Si l’intérêt de l’entraînement à jeun est
scientifiquement prouvé, il peut être dangereux. Il est important de bien
comprendre les mécanismes mis en jeu et de respecter certaines règles pour
profiter pleinement et sans danger de cette pratique.
Mises en garde
L’entraînement à jeun est fortement déconseillé aux personnes ne
pratiquant pas régulièrement un sport d’endurance ou reprenant une activité
après un arrêt prolongé ainsi qu’aux personnes ayant une santé affaiblie. Dans
tous les cas, vous devez demander l’avis de votre médecin.
Des réserves hépatiques limitées
Les glucides sont indispensables à notre organisme pour maintenir
ses fonctions vitales et assurer les tâches quotidiennes, physiques et
intellectuelles. Les sucres stockés dans les muscles sous forme de glycogène ne
sont utilisables que localement par le muscle. Nos organes, dont le cerveau,
sont alimentés par le glucose sanguin maintenu à un taux constant par le foie.
Le foie joue donc un rôle essentiel en maintenant une glycémie
constante à partir de ses propres réserves de glycogène : les réserves
hépatiques. Cet apport est particulièrement important pour notre cerveau qui à
lui seul consomme 4 à 5 grammes de glucides, soit l’équivalent d’un morceau de
sucre, par heure. Après une nuit de sommeil ou un jeûne, les réserves du foie
(60 à 100 g maximum) sont affaiblies voire épuisées. Ceci a plusieurs
conséquences qu’il faut connaître pour mieux les appréhender. Nous listons les
principales ci-dessous.
Attention à l’hypoglycémie !
En partant faire un sport le ventre vide, on s’expose à une crise
d’hypoglycémie ou « fringale » due aux réserves affaiblies du foie. Tout comme
une voiture ne peut démarrer sans batterie (le foie) malgré un réservoir de
carburant plein (les réserves musculaires), lorsque le taux de sucre sanguin
baisse en dessous d’une certaine limite, le cerveau se protège en fonctionnant au
ralenti, forçant l’arrêt prématuré de l’activité. Coups de barre, vertiges ou
malaises peuvent ainsi mettre fin à la sortie.

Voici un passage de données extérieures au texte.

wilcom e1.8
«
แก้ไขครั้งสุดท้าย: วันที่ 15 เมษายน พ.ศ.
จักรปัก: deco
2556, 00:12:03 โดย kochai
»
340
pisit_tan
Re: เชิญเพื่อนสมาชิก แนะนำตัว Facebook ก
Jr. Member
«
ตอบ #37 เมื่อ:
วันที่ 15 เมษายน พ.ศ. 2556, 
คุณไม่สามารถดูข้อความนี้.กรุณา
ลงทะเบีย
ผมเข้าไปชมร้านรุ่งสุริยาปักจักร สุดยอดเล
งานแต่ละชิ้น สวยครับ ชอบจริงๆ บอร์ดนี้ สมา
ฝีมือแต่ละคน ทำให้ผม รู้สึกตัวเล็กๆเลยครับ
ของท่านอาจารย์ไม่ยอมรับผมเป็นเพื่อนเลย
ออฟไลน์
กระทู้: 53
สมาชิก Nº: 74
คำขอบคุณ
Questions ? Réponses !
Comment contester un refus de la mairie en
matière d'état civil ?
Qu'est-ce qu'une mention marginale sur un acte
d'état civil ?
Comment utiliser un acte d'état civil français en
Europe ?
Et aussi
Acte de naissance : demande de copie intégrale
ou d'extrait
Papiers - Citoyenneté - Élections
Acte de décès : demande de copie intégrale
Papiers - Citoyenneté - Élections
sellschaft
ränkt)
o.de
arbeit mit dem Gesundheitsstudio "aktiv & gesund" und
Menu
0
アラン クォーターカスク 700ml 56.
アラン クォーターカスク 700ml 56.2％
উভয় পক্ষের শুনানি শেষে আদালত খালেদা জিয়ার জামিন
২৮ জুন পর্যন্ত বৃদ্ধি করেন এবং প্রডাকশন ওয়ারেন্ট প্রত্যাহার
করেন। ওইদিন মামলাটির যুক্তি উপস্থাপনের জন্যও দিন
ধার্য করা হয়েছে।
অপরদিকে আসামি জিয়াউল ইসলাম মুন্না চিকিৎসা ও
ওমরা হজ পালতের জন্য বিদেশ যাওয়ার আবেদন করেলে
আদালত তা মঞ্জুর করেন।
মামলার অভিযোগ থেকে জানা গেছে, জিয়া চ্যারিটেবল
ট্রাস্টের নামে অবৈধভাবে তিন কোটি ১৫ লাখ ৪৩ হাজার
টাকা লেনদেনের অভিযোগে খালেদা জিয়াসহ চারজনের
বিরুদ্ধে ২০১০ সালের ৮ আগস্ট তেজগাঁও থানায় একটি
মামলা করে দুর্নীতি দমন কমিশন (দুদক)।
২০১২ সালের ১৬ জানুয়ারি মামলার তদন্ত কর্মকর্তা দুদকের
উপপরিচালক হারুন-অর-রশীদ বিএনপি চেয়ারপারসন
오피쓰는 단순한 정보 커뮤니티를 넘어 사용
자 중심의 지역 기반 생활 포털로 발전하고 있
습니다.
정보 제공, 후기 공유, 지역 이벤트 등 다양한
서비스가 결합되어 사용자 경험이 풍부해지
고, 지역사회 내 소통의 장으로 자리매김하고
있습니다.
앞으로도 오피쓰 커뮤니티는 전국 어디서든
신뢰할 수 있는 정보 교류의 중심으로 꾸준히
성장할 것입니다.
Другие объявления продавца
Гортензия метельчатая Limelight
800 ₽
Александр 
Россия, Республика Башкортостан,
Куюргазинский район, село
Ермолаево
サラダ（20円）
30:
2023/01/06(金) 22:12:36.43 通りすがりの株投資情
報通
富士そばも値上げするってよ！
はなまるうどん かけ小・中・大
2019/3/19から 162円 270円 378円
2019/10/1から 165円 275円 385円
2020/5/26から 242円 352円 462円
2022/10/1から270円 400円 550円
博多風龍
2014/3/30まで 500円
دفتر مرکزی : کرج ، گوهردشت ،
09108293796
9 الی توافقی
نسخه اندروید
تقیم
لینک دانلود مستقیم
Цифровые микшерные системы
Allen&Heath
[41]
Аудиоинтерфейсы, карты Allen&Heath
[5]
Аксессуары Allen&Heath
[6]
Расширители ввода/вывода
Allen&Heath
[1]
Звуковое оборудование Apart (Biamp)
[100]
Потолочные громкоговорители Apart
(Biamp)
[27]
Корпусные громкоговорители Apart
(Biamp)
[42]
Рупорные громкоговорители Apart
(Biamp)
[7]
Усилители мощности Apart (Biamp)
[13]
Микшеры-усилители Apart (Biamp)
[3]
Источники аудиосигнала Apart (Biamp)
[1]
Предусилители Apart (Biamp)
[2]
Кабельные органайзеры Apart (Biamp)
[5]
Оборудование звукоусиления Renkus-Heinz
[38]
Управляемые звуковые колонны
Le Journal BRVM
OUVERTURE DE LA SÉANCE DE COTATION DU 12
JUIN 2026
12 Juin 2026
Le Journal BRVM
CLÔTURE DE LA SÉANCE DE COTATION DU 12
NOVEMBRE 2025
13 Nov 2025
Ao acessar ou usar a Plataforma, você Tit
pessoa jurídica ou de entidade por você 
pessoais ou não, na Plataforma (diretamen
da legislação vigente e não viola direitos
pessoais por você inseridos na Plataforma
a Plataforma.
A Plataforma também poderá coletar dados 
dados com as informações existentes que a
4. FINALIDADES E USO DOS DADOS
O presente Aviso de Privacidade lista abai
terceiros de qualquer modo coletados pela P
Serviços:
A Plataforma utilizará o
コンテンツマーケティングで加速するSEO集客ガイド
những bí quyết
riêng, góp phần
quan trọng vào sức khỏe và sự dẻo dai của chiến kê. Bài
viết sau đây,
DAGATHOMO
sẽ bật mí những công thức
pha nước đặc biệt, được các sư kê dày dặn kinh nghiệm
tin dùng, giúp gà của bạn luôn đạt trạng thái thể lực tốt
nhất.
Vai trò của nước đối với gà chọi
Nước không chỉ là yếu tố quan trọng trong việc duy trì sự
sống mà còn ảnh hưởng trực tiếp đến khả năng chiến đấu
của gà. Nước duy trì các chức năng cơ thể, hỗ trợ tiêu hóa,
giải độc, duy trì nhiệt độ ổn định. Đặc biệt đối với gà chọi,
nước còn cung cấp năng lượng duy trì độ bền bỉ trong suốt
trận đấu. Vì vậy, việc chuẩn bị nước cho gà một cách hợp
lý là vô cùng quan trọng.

Gare à la fonte musculaire !
Lorsque le glucose fait défaut, notre organisme, pour assurer le
fonctionnement du cerveau, en fabrique à partir des acides aminés, constituants
de base des protéines. Ainsi, il grignote tout ce qui en contient : foie,
reins, peau… et muscles. Pratiquer un sport à jeun dans de mauvaises conditions
peut ainsi causer une fonte musculaire néfaste pour la santé et irréversible
après 25 ans. C’est d’ailleurs la raison pour laquelle les régimes pauvres en
glucides peuvent être inefficaces voire dangereux.
Fatigue, manque d’énergie, maux de tête
En contraignant l’organisme à travailler plus dur pour maintenir
les fonctions vitales, l’entraînement à jeun peut amener à un état d’épuisement
et peut être responsable de troubles divers : maux de tête, manque d’énergie,
état dépressif, constipation, diarrhée, etc.
Alerte aux déchets toxiques
A défaut de glucose, les cellules nerveuses peuvent se contenter
d’une énergie de remplacement, les corps cétoniques. Ces derniers sont produits
par la dégradation des acides gras (lipides). Lorsqu’ils sont produits en trop
grande quantité, les corps cétoniques s’accumulent dans le sang et deviennent
des déchets toxiques pour l’organisme pouvant provoquer des problèmes rénaux et
une mauvaise récupération. Dans les cas extrêmes, les corps cétoniques
provoquent le coma et peuvent être mortels.
Stockage ou déstockage ?
L’organisme s’habitue très bien aux privations et aux excès,
adaptant son métabolisme en conséquence (voir notre article sur comment augmenter
son métabolisme et brûler plus de graisses). En le privant, on l’incite à
stocker davantage de graisses lors des prochains repas. Il ne faut donc pas
abuser de l’entraînement à jeun.
En pratiquant un sport à jeun, on force l’organisme à puiser dans
ses réserves de graisses par le processus dit de « lipolyse ». Or ce
processus de dégradation nécessite un minimum de sucres pour fonctionner… Faire
un sport à jeun peut donc le ralentir.